Left-wing media likened his questioning to that of Joseph McCarthy, the infamous 1950s lawmaker who saw communist sympathizers everywhere. South Carolina’s Lindsey Graham, also a Republican, agreed that Cruz’s line of inquiry was “out of bounds.”
In 2014, in what The Week‘s Pascal-Emmanuel Gobry described as the “most cynical and despicable political stunt of the year,” Cruz chided an audience of Arab Christians for supposedly not “standing with” Israel when in fact they applauded his appeal to support the Jewish state and only turned against him “when it became clear that he was launching into a rah-rah pro-Israel stump speech that had nothing to do with what they were doing there.”
Cruz tarred and attacked one of the most powerless and beleaguered minorities in the world, solely for personal political gain. He was speaking truth to the powerless. He was strong against the weak.
Earlier this year, Cruz again tried to shut down the government unless parties agreed to defund Planned Parenthood, a women’s health organization that also provides abortions.
Frank Bruni summed up Cruz’ signature moments in The New York Times as “a florid smearing of Chuck Hagel with no achievable purpose other than attention for Ted Cruz, a flamboyant rebellion against Obamacare with no achievable purpose other than attention for Ted Cruz, and a fiery protest of federal funding for Planned Parenthood with no achievable purpose other than attention for Ted Cruz. Notice any pattern?”
Yet at a presidential primary debate broadcast by CNBC in October, Cruz had the gall to accuse the moderators of pitting one Republican against the other.
The audacity of those complaints was awe-inspiring: Cruz rose to national prominence with gratuitous, overwrought tirades against fellow party members and with a complete lack of deference to elders in the Senate, which he entered in January 2013 at age 42.
Many politicians rankle their peers, Bruni admits. Many have detractors.

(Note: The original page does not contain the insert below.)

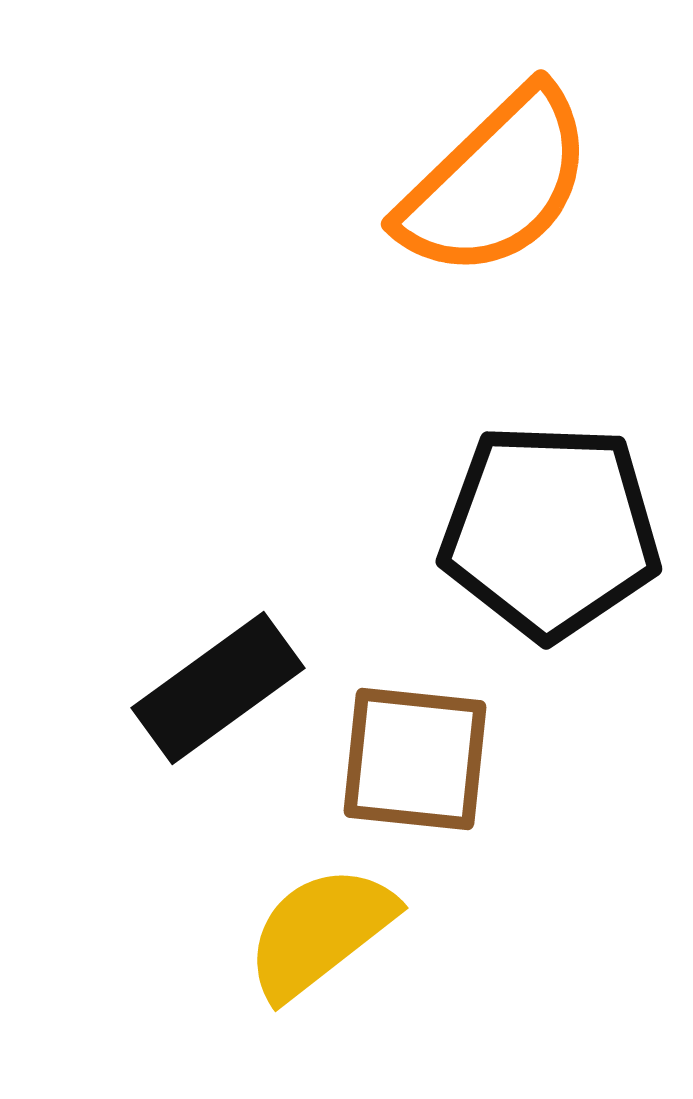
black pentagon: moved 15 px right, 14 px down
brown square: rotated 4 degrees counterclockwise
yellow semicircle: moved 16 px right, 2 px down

But Cruz generates antipathy “of an entirely different magnitude.” He spins this as the price paid by an outsider who challenges the status quo, but it is really “the fruit of a combative style and consuming solipsism that would make him an insufferable, unendurable president,” according to Bruni.
Bitterness
David Brooks has argued in the same newspaper that what is striking about Cruz is the utter lack of compassion in his rhetoric.
Instead, his speeches are marked by a long list of enemies and vows to crush, shred, destroy, bomb them.
“As is the wont of inauthentic speakers, everything is described as a maximum existential threat” by Cruz. The country is heading off “the cliff to oblivion.” Freedoms are “taken away every day” and the Democratic candidates are competing for “who would wear the jackboot most vigorously.”
Cruz “sows bitterness,” according to Brooks, “influences his followers to lose all sense of proportion and teaches them to answer hate with hate.”
Facts are irrelevant. America’s economy is doing better than eight years ago and better than most in the developed world. Crime is down. So are abortion rates. Yet Cruz maintains that the United States are on the precipice of disaster.
He is not the only one. Trump likes to say that “nothing” works in America anymore. Marco Rubio, another senator, has warned, “We’re on the verge of being the first generation of Americans that leave our children worse off than ourselves.” And Ben Carson, a retired neurosurgeon, seems to believe the apocalypse is just around the corner.
But Cruz makes the case better than most. Which makes him far more frightening to those Republicans who are more interested in winning the election than the adulation of the far right.